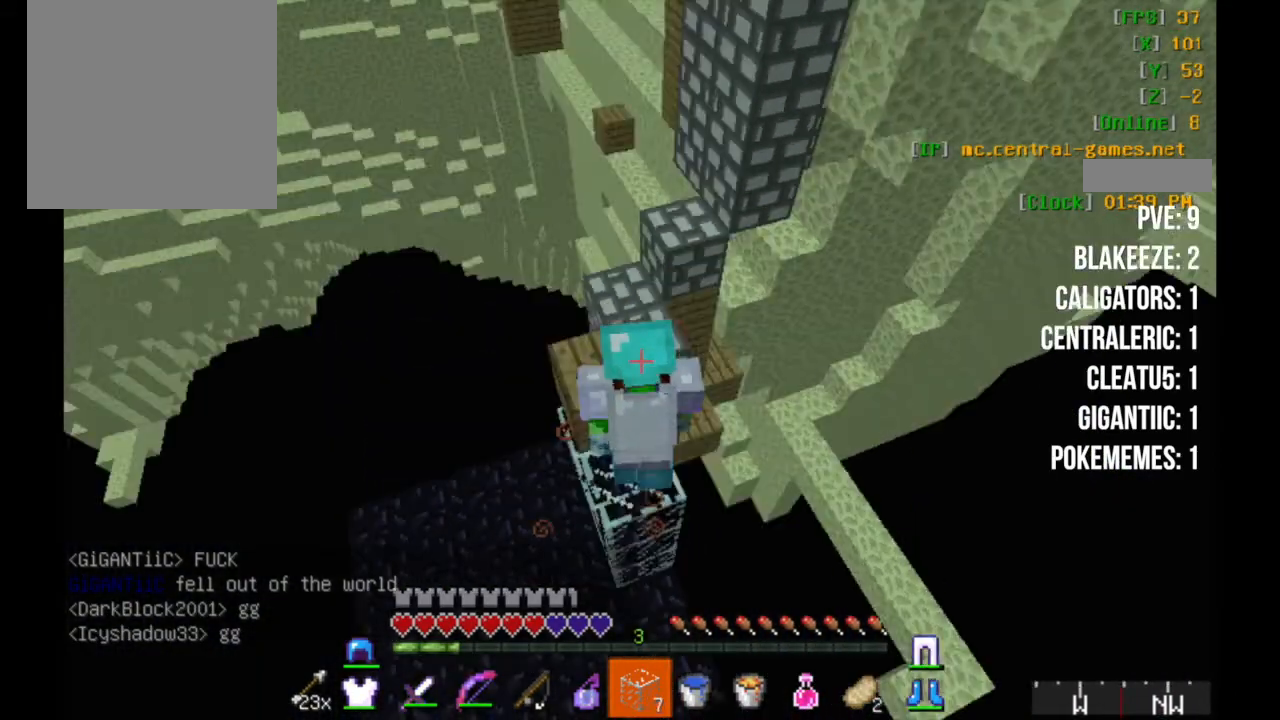
{"keys": ["a", "w"], "mouse": [], "events": []}
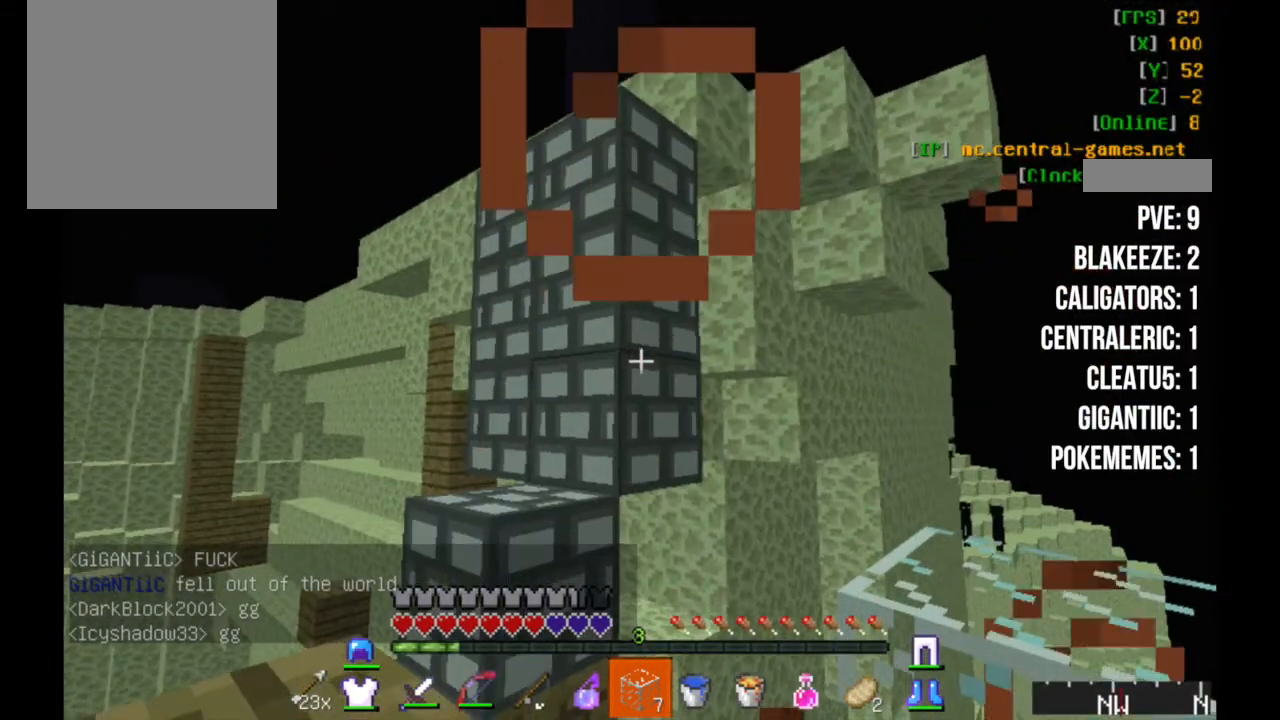
{"keys": ["a", "w"], "mouse": [], "events": []}
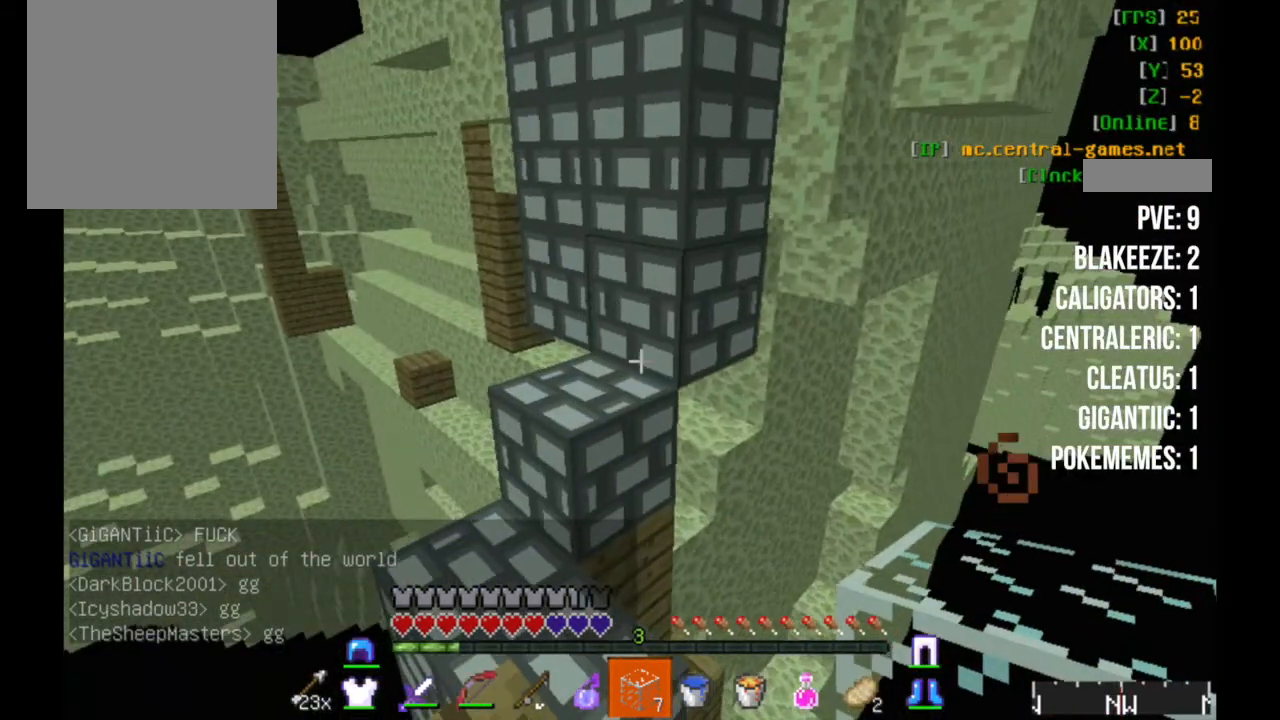
{"keys": ["s"], "mouse": ["right"], "events": [[50, "mouse_right", "down"], [50, "w", "up"], [150, "mouse_right", "up"], [217, "mouse_right", "down"], [267, "s", "down"], [333, "a", "up"], [333, "mouse_right", "up"], [433, "mouse_right", "down"]]}
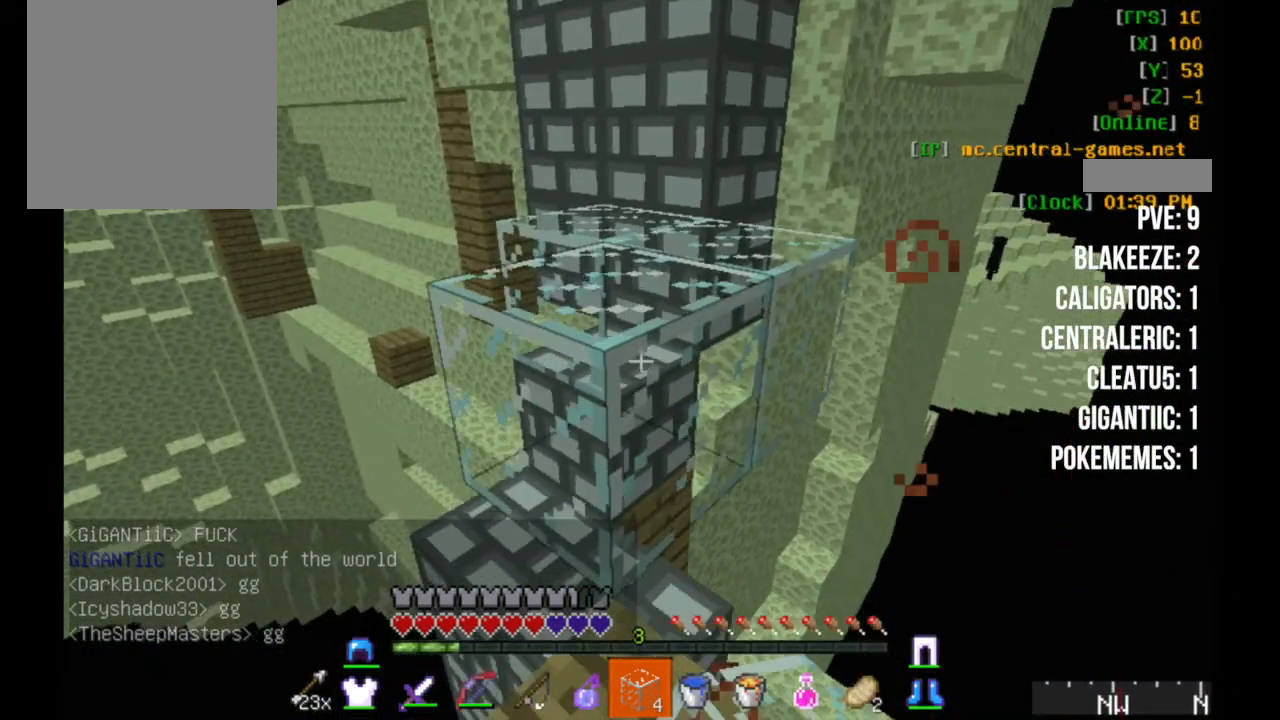
{"keys": ["w"], "mouse": [], "events": [[33, "mouse_right", "up"], [33, "s", "up"], [283, "mouse_right", "down"], [283, "w", "down"], [400, "mouse_right", "up"]]}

────────────────

Say, as a bare number, how many lines of the data hold the string "down".

2